• [Set problem]: Rewrite the records from the line with "Q: Count the rings in the heart-shaped boxes." to the line with "Count of wipes packs on the white backdrop: 8", replacing "backdrop" with "background" and leaving everything else unchanged. Omit the pictures.

──────

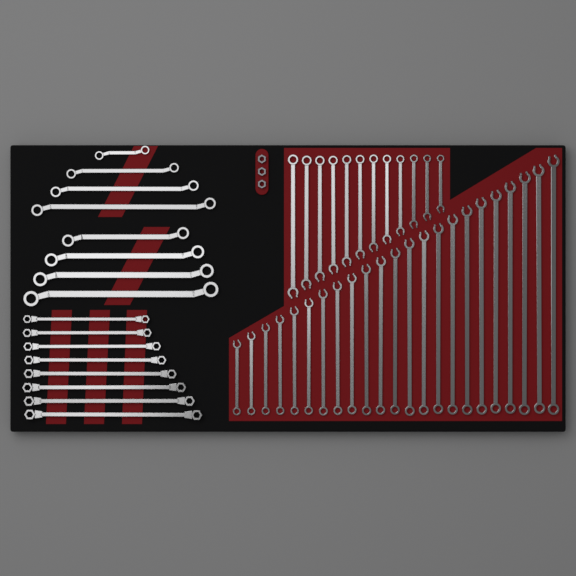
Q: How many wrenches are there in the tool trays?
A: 51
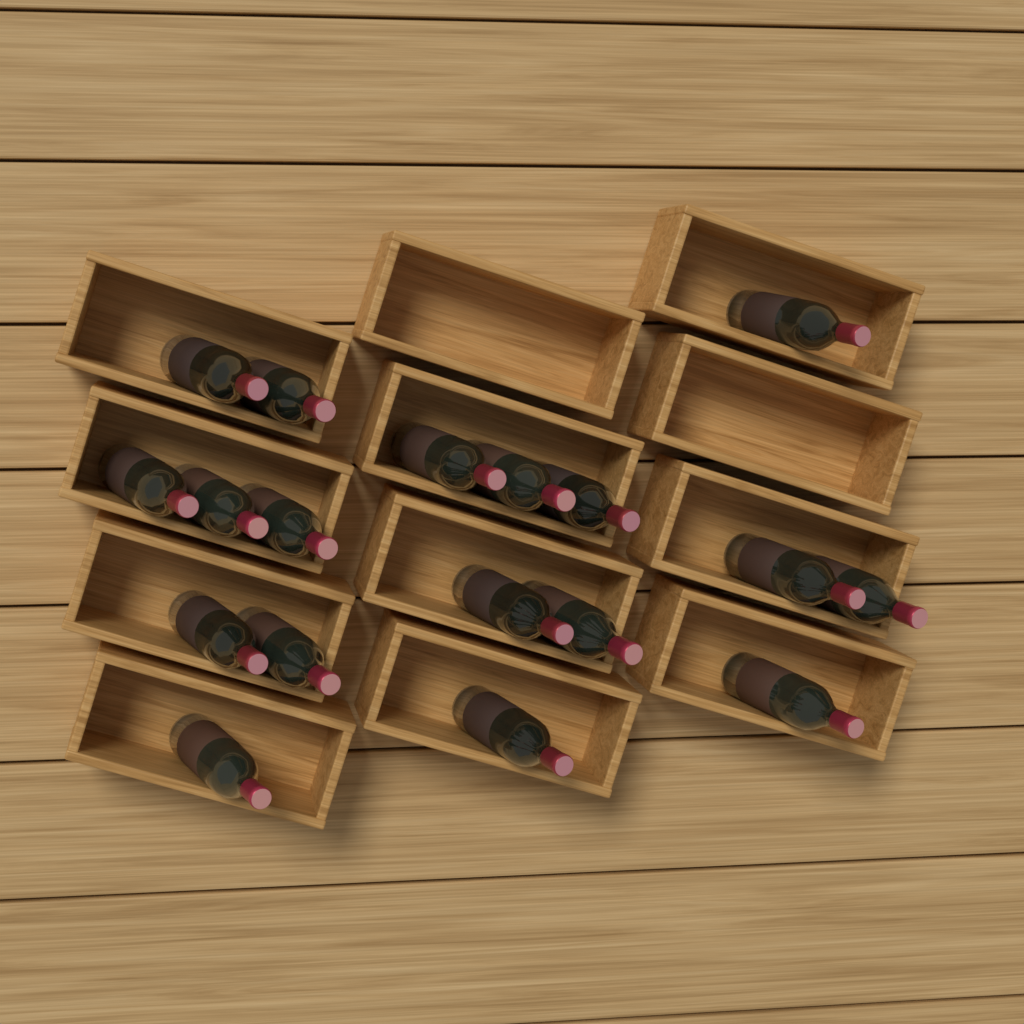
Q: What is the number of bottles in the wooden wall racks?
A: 18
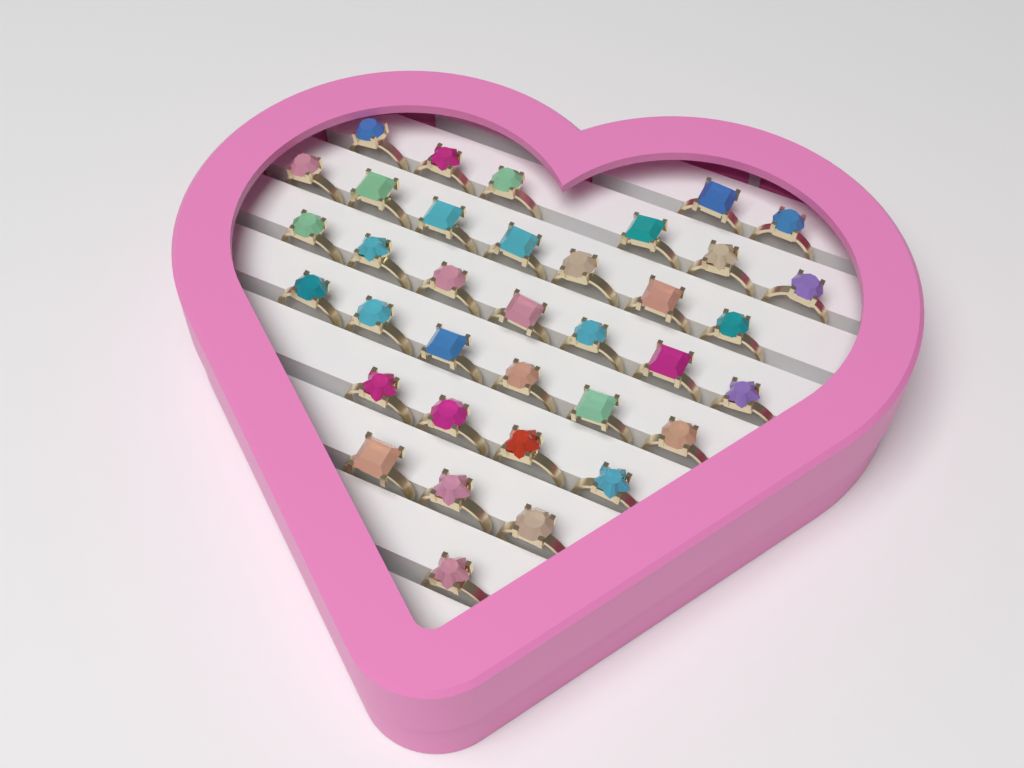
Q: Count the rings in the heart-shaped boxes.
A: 36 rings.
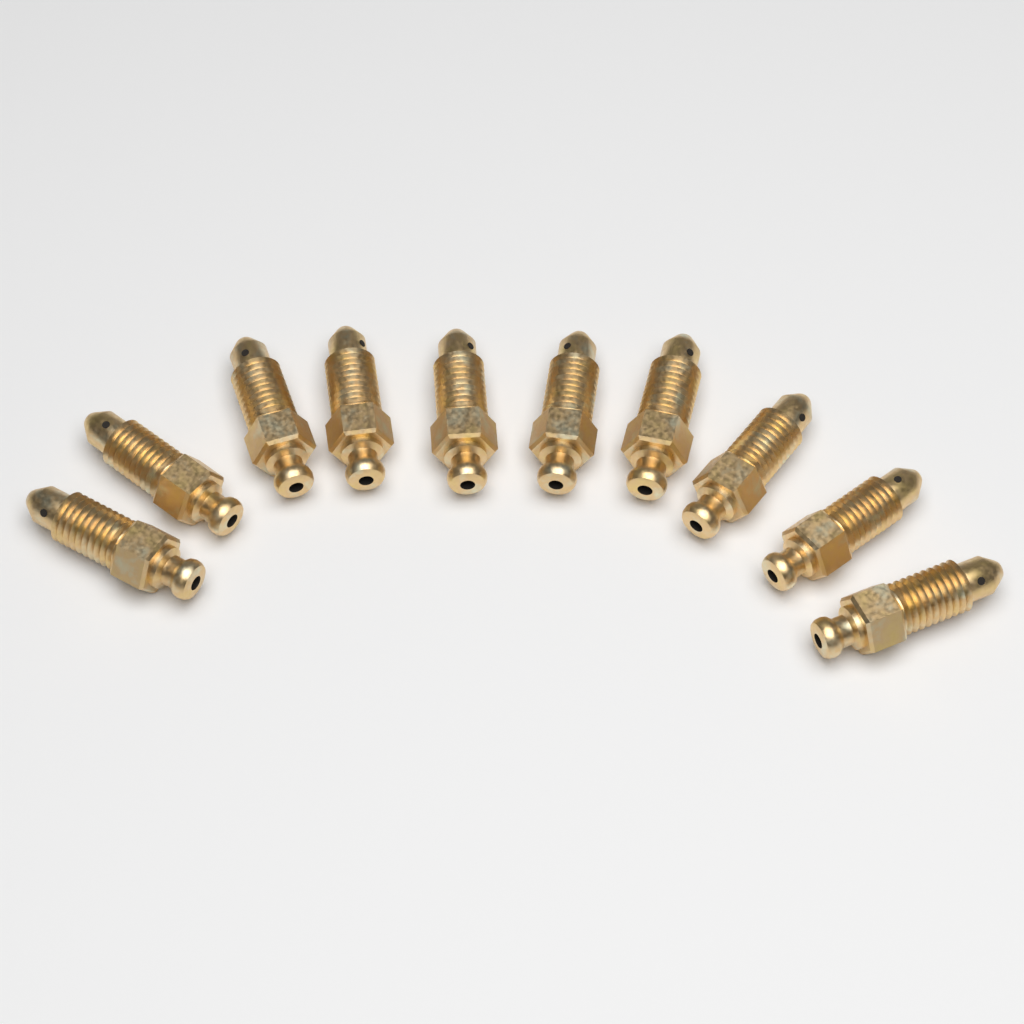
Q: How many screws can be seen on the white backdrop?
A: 10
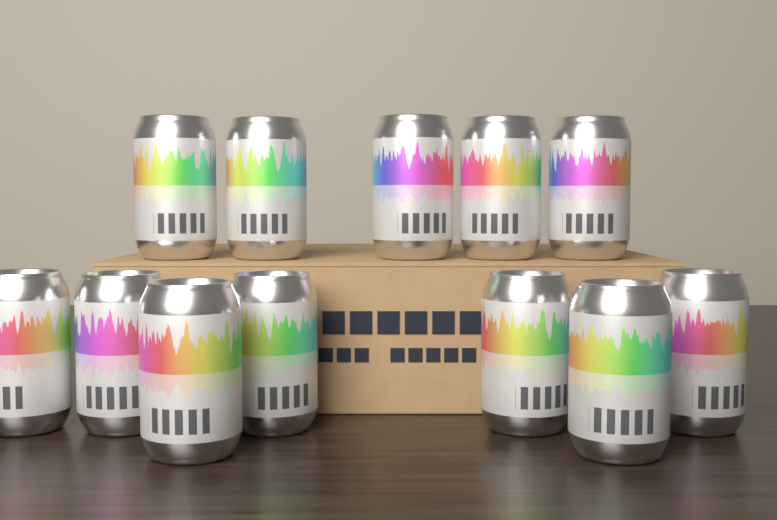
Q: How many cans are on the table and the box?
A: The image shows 12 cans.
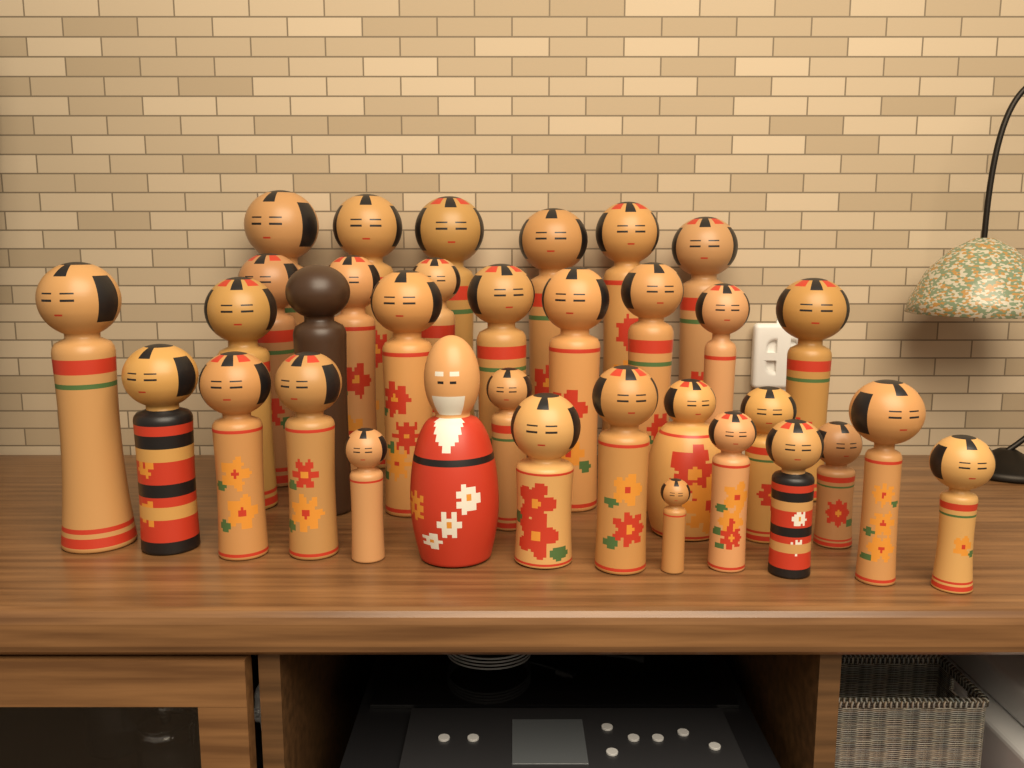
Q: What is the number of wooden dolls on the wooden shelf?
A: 34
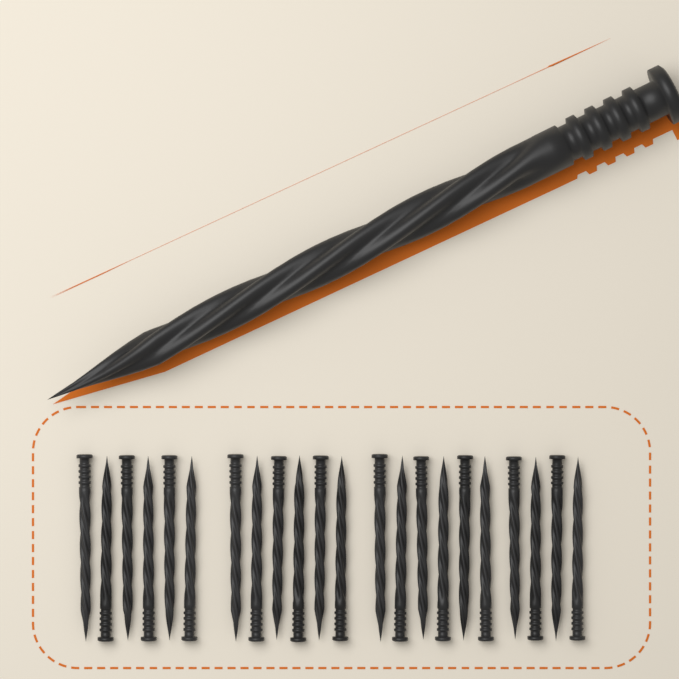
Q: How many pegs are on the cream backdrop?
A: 23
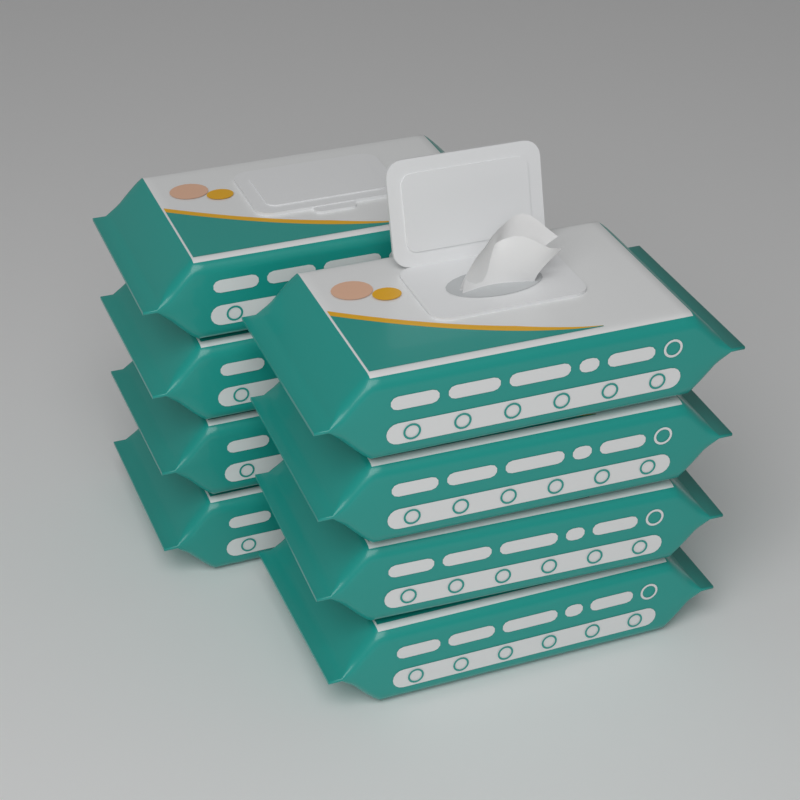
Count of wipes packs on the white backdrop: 8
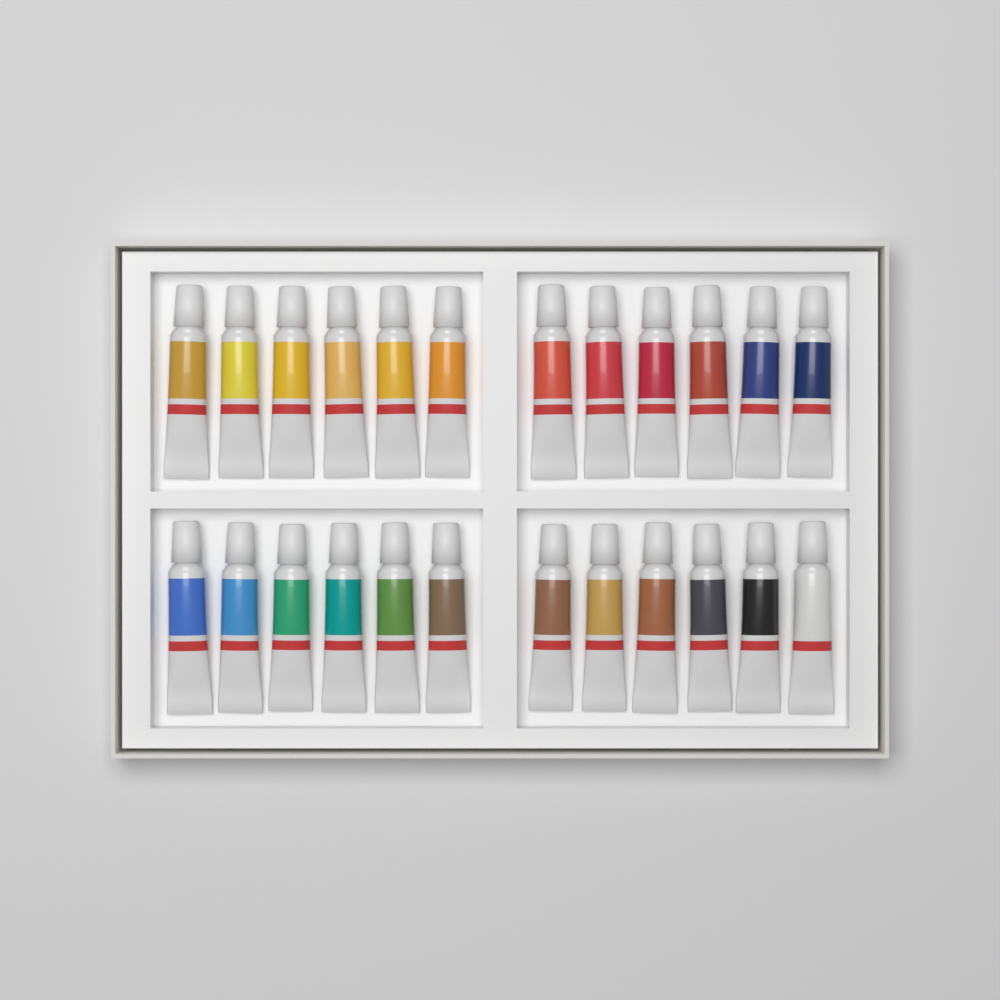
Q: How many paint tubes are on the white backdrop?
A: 24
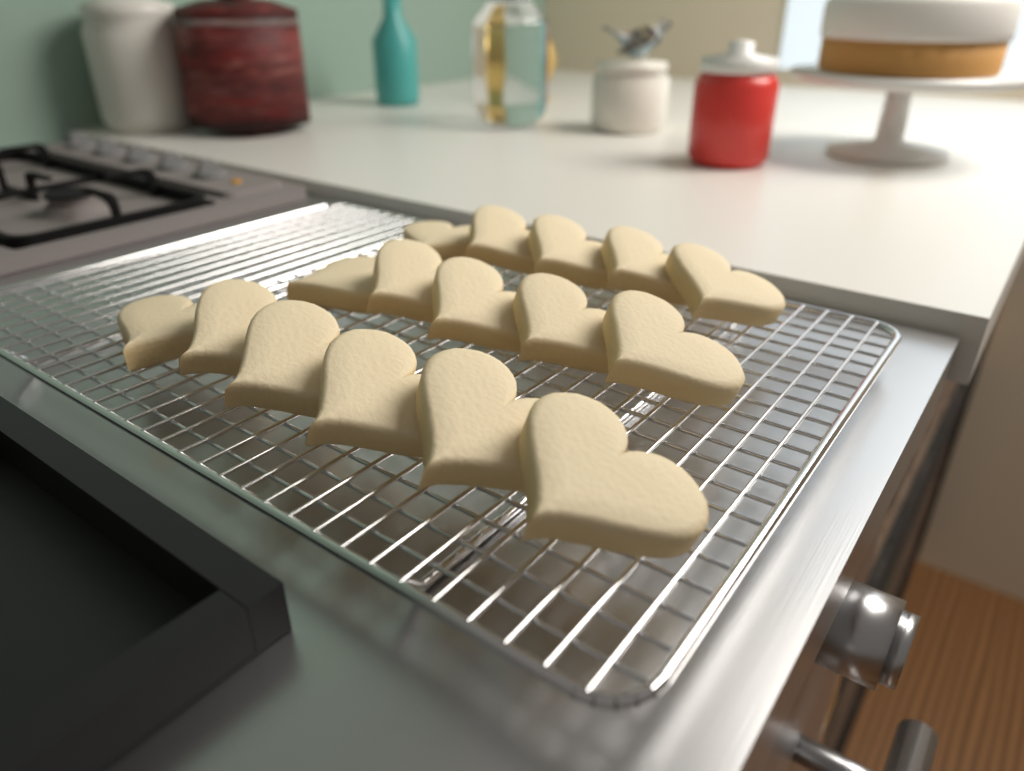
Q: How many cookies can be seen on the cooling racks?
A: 16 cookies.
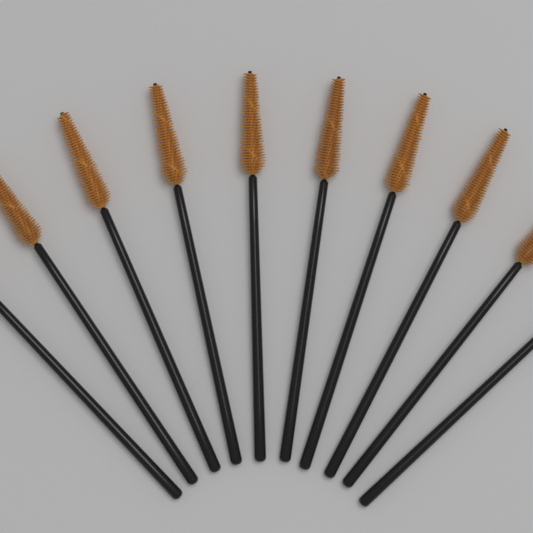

──────

• [Result of this task]:
Q: Count the rings in the heart-shaped boxes.
A: 36 rings.
Q: How many screws can be seen on the white background?
A: 10
Q: How many cans are on the table and the box?
A: The image shows 12 cans.
Q: What is the number of wooden dolls on the wooden shelf?
A: 34
Q: How many pegs are on the cream background?
A: 23
Count of wipes packs on the white background: 8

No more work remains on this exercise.